Assisted peritoneal dialysis has advantages over self-care


Free abstract

MedWire News: People undergoing assisted peritoneal dialysis (PD) experience fewer complications than those performing PD self-care, French researchers believe.

Their analysis of registry data indicates that PD patients who receive help from nurses are less likely to be transferred for hemodialysis than patients who self-care.

"We believe that the funding of assisted PD should be evaluated and compared with the cost of in-center hemodialysis by healthcare providers," say Thierry Lobbedez (CHU Clemenceau, Caen) and co-authors in the Clinical Journal of the American Society of Nephrology.

The researchers evaluated the impact of assisted PD - whereby PD is performed at the patients' home with the help of a healthcare technician, community nurse, family member, or partner - on the risk for technique failure.

They explain: "Chronic patient burnout, fatigue, and loss of functional capacity may contribute to PD failure. Therefore, assisted PD could decrease the risk for transfer to hemodialysis."

They retrospectively analyzed data on 9822 PD patients in the French Language Peritoneal Dialysis Registry, of whom 5286 were receiving assistance. The assisted PD patients tended to be older and have greater comorbidities than self-care PD patients, Lobbedez et al note.

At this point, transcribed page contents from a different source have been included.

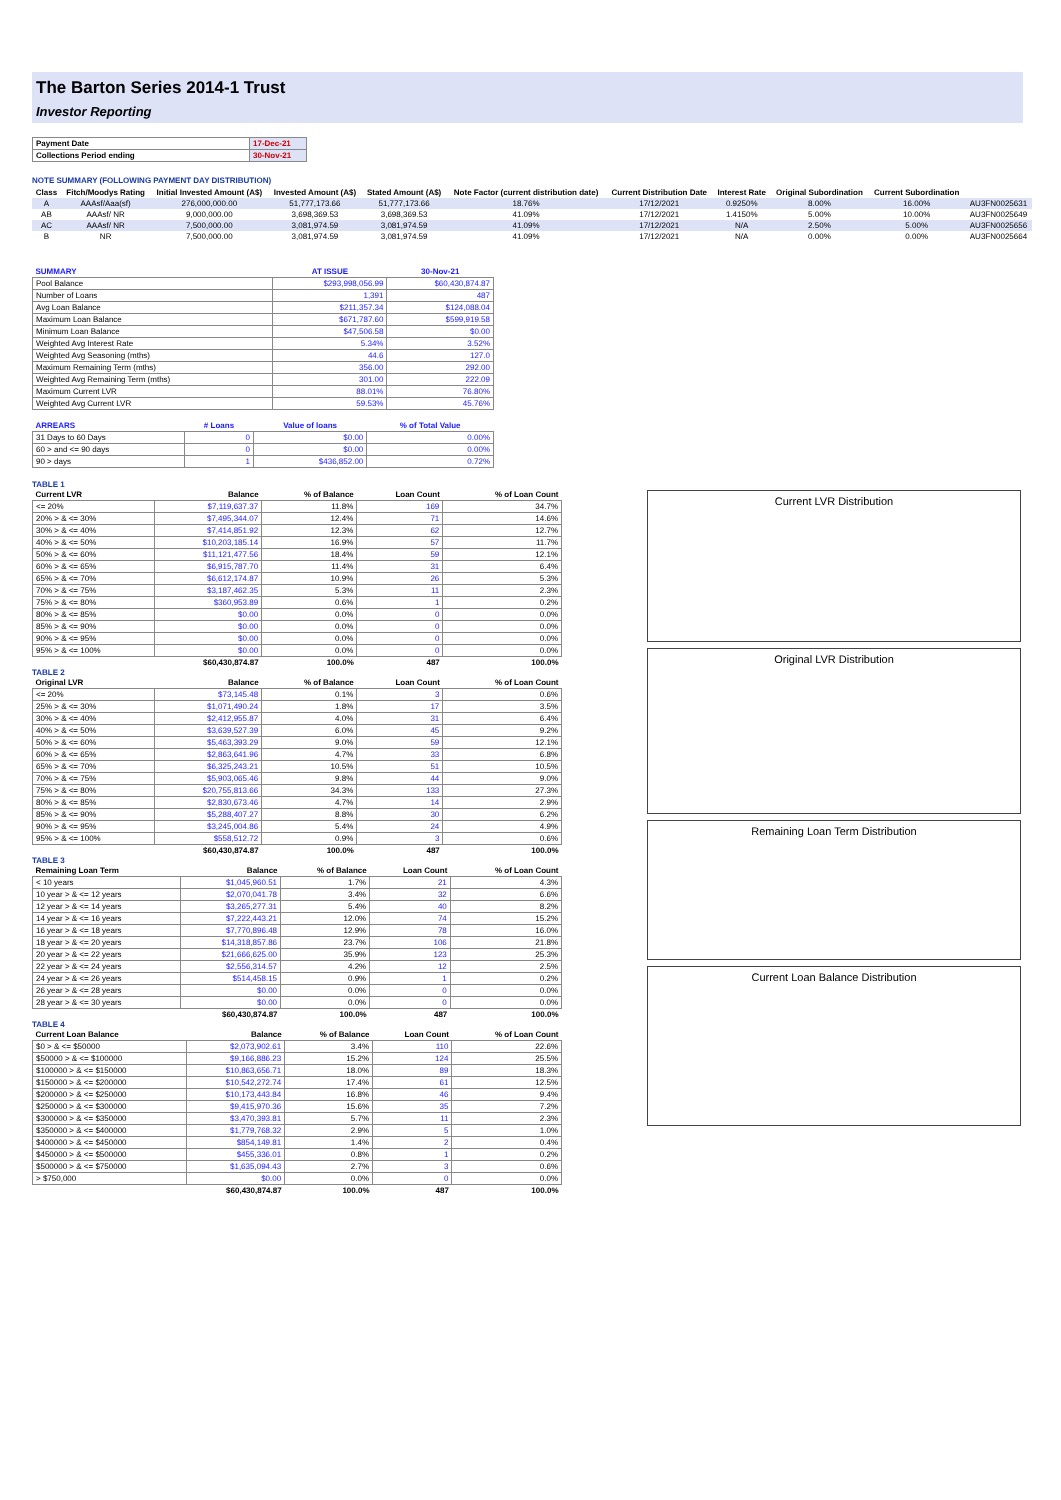The Barton Series 2014-1 Trust
Investor Reporting
| Payment Date | 17-Dec-21 |
| Collections Period ending | 30-Nov-21 |
NOTE SUMMARY (FOLLOWING PAYMENT DAY DISTRIBUTION)
| Class | Fitch/Moodys Rating | Initial Invested Amount (A$) | Invested Amount (A$) | Stated Amount (A$) | Note Factor (current distribution date) | Current Distribution Date | Interest Rate | Original Subordination | Current Subordination | |
| --- | --- | --- | --- | --- | --- | --- | --- | --- | --- | --- |
| A | AAAsf/Aaa(sf) | 276,000,000.00 | 51,777,173.66 | 51,777,173.66 | 18.76% | 17/12/2021 | 0.9250% | 8.00% | 16.00% | AU3FN0025631 |
| AB | AAAsf/ NR | 9,000,000.00 | 3,698,369.53 | 3,698,369.53 | 41.09% | 17/12/2021 | 1.4150% | 5.00% | 10.00% | AU3FN0025649 |
| AC | AAAsf/ NR | 7,500,000.00 | 3,081,974.59 | 3,081,974.59 | 41.09% | 17/12/2021 | N/A | 2.50% | 5.00% | AU3FN0025656 |
| B | NR | 7,500,000.00 | 3,081,974.59 | 3,081,974.59 | 41.09% | 17/12/2021 | N/A | 0.00% | 0.00% | AU3FN0025664 |
| SUMMARY | AT ISSUE | 30-Nov-21 |
| --- | --- | --- |
| Pool Balance | $293,998,056.99 | $60,430,874.87 |
| Number of Loans | 1,391 | 487 |
| Avg Loan Balance | $211,357.34 | $124,088.04 |
| Maximum Loan Balance | $671,787.60 | $599,919.58 |
| Minimum Loan Balance | $47,506.58 | $0.00 |
| Weighted Avg Interest Rate | 5.34% | 3.52% |
| Weighted Avg Seasoning (mths) | 44.6 | 127.0 |
| Maximum Remaining Term (mths) | 356.00 | 292.00 |
| Weighted Avg Remaining Term (mths) | 301.00 | 222.09 |
| Maximum Current LVR | 88.01% | 76.80% |
| Weighted Avg Current LVR | 59.53% | 45.76% |
| ARREARS | # Loans | Value of loans | % of Total Value |
| --- | --- | --- | --- |
| 31 Days to 60 Days | 0 | $0.00 | 0.00% |
| 60 > and <= 90 days | 0 | $0.00 | 0.00% |
| 90 > days | 1 | $436,852.00 | 0.72% |
TABLE 1
| Current LVR | Balance | % of Balance | Loan Count | % of Loan Count |
| --- | --- | --- | --- | --- |
| <= 20% | $7,119,637.37 | 11.8% | 169 | 34.7% |
| 20% > & <= 30% | $7,495,344.07 | 12.4% | 71 | 14.6% |
| 30% > & <= 40% | $7,414,851.92 | 12.3% | 62 | 12.7% |
| 40% > & <= 50% | $10,203,185.14 | 16.9% | 57 | 11.7% |
| 50% > & <= 60% | $11,121,477.56 | 18.4% | 59 | 12.1% |
| 60% > & <= 65% | $6,915,787.70 | 11.4% | 31 | 6.4% |
| 65% > & <= 70% | $6,612,174.87 | 10.9% | 26 | 5.3% |
| 70% > & <= 75% | $3,187,462.35 | 5.3% | 11 | 2.3% |
| 75% > & <= 80% | $360,953.89 | 0.6% | 1 | 0.2% |
| 80% > & <= 85% | $0.00 | 0.0% | 0 | 0.0% |
| 85% > & <= 90% | $0.00 | 0.0% | 0 | 0.0% |
| 90% > & <= 95% | $0.00 | 0.0% | 0 | 0.0% |
| 95% > & <= 100% | $0.00 | 0.0% | 0 | 0.0% |
| | $60,430,874.87 | 100.0% | 487 | 100.0% |
TABLE 2
| Original LVR | Balance | % of Balance | Loan Count | % of Loan Count |
| --- | --- | --- | --- | --- |
| <= 20% | $73,145.48 | 0.1% | 3 | 0.6% |
| 25% > & <= 30% | $1,071,490.24 | 1.8% | 17 | 3.5% |
| 30% > & <= 40% | $2,412,955.87 | 4.0% | 31 | 6.4% |
| 40% > & <= 50% | $3,639,527.39 | 6.0% | 45 | 9.2% |
| 50% > & <= 60% | $5,463,393.29 | 9.0% | 59 | 12.1% |
| 60% > & <= 65% | $2,863,641.96 | 4.7% | 33 | 6.8% |
| 65% > & <= 70% | $6,325,243.21 | 10.5% | 51 | 10.5% |
| 70% > & <= 75% | $5,903,065.46 | 9.8% | 44 | 9.0% |
| 75% > & <= 80% | $20,755,813.66 | 34.3% | 133 | 27.3% |
| 80% > & <= 85% | $2,830,673.46 | 4.7% | 14 | 2.9% |
| 85% > & <= 90% | $5,288,407.27 | 8.8% | 30 | 6.2% |
| 90% > & <= 95% | $3,245,004.86 | 5.4% | 24 | 4.9% |
| 95% > & <= 100% | $558,512.72 | 0.9% | 3 | 0.6% |
| | $60,430,874.87 | 100.0% | 487 | 100.0% |
TABLE 3
| Remaining Loan Term | Balance | % of Balance | Loan Count | % of Loan Count |
| --- | --- | --- | --- | --- |
| < 10 years | $1,045,960.51 | 1.7% | 21 | 4.3% |
| 10 year > & <= 12 years | $2,070,041.78 | 3.4% | 32 | 6.6% |
| 12 year > & <= 14 years | $3,265,277.31 | 5.4% | 40 | 8.2% |
| 14 year > & <= 16 years | $7,222,443.21 | 12.0% | 74 | 15.2% |
| 16 year > & <= 18 years | $7,770,896.48 | 12.9% | 78 | 16.0% |
| 18 year > & <= 20 years | $14,318,857.86 | 23.7% | 106 | 21.8% |
| 20 year > & <= 22 years | $21,666,625.00 | 35.9% | 123 | 25.3% |
| 22 year > & <= 24 years | $2,556,314.57 | 4.2% | 12 | 2.5% |
| 24 year > & <= 26 years | $514,458.15 | 0.9% | 1 | 0.2% |
| 26 year > & <= 28 years | $0.00 | 0.0% | 0 | 0.0% |
| 28 year > & <= 30 years | $0.00 | 0.0% | 0 | 0.0% |
| | $60,430,874.87 | 100.0% | 487 | 100.0% |
TABLE 4
| Current Loan Balance | Balance | % of Balance | Loan Count | % of Loan Count |
| --- | --- | --- | --- | --- |
| $0 > & <= $50000 | $2,073,902.61 | 3.4% | 110 | 22.6% |
| $50000 > & <= $100000 | $9,166,886.23 | 15.2% | 124 | 25.5% |
| $100000 > & <= $150000 | $10,863,656.71 | 18.0% | 89 | 18.3% |
| $150000 > & <= $200000 | $10,542,272.74 | 17.4% | 61 | 12.5% |
| $200000 > & <= $250000 | $10,173,443.84 | 16.8% | 46 | 9.4% |
| $250000 > & <= $300000 | $9,415,970.36 | 15.6% | 35 | 7.2% |
| $300000 > & <= $350000 | $3,470,393.81 | 5.7% | 11 | 2.3% |
| $350000 > & <= $400000 | $1,779,768.32 | 2.9% | 5 | 1.0% |
| $400000 > & <= $450000 | $854,149.81 | 1.4% | 2 | 0.4% |
| $450000 > & <= $500000 | $455,336.01 | 0.8% | 1 | 0.2% |
| $500000 > & <= $750000 | $1,635,094.43 | 2.7% | 3 | 0.6% |
| > $750,000 | $0.00 | 0.0% | 0 | 0.0% |
| | $60,430,874.87 | 100.0% | 487 | 100.0% |
Current LVR Distribution
Original LVR Distribution
Remaining Loan Term Distribution
Current Loan Balance Distribution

The researchers looked at four outcomes: transfer for hemodialysis (the primary outcome), death during PD, transplantation, and renal function recovery.

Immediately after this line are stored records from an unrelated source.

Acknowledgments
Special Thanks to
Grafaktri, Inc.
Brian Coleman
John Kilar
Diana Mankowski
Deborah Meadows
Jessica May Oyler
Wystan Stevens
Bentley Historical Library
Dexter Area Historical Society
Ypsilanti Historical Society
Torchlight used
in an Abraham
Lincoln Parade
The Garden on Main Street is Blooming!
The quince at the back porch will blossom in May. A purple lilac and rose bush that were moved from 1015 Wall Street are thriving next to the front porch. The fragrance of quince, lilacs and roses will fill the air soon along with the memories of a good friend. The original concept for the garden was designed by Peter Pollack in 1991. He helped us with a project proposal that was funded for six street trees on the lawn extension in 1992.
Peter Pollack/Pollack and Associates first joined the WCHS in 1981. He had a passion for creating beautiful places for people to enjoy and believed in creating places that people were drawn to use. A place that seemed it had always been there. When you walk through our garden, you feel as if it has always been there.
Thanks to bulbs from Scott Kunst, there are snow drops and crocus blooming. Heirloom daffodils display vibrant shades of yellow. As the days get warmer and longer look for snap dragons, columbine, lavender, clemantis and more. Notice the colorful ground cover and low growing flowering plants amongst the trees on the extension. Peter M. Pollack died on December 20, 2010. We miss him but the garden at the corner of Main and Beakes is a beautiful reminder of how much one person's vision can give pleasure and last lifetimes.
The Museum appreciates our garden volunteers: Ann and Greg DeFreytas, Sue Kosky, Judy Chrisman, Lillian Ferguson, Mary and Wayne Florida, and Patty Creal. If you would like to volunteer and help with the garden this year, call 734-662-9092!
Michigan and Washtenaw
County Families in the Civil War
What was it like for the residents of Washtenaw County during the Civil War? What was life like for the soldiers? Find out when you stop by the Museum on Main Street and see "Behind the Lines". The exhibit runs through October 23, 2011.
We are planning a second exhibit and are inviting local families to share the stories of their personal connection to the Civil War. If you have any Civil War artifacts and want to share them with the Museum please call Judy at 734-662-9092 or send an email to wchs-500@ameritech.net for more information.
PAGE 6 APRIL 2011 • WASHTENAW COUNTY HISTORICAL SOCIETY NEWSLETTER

The median duration of PD was 16.49 months during which time there were a total of 7594 outcome events (2464 transfers to hemodialysis, 3495 deaths, 1489 renal transplantations, and 146 renal function recoveries).

The causes of transfer for hemodialysis were peritonitis (n=495), dialysis inadequacy (n=612), psychosocial reasons (n=268), catheter dysfunction (n=232), ultrafiltration failure (n=201), malnutrition (n=70), miscellaneous reasons related to PD (n=284), miscellaneous reasons unrelated to PD (n=297), and unknown reasons (n=5).

In analyses that adjusted for age, gender, comorbidities, prior hemodialysis, and multiple other covariates, assisted PD was associated with a significantly reduced risk for transfer to hemodialysis, at an adjusted relative hazard (RH) of 0.85 versus self-care.

The risk reduction occurred only in patients receiving nurse-assisted PD, however, at an RH of 0.87, whereas those receiving family-assisted PD had a risk for transfer similar to that of self-care patients.

Other factors that were independently associated with the risk for hemodialysis transfer included center size (RH=0.83 for centers treating >20 new patients/year versus those treating <10), prior hemodialysis (RH=1.31), failed transplantation (RH=1.63), and early peritonitis (RH=1.53).

The researchers conclude: "Assisted PD is associated with a lower risk for technique failure in a European country where assistance is covered by the national health care insurance.

"We believe that assistance should be considered as a means to maintain PD for patients who choose to be treated by PD or to continue undergoing PD despite functional impairment or who are not willing to perform PD by themselves."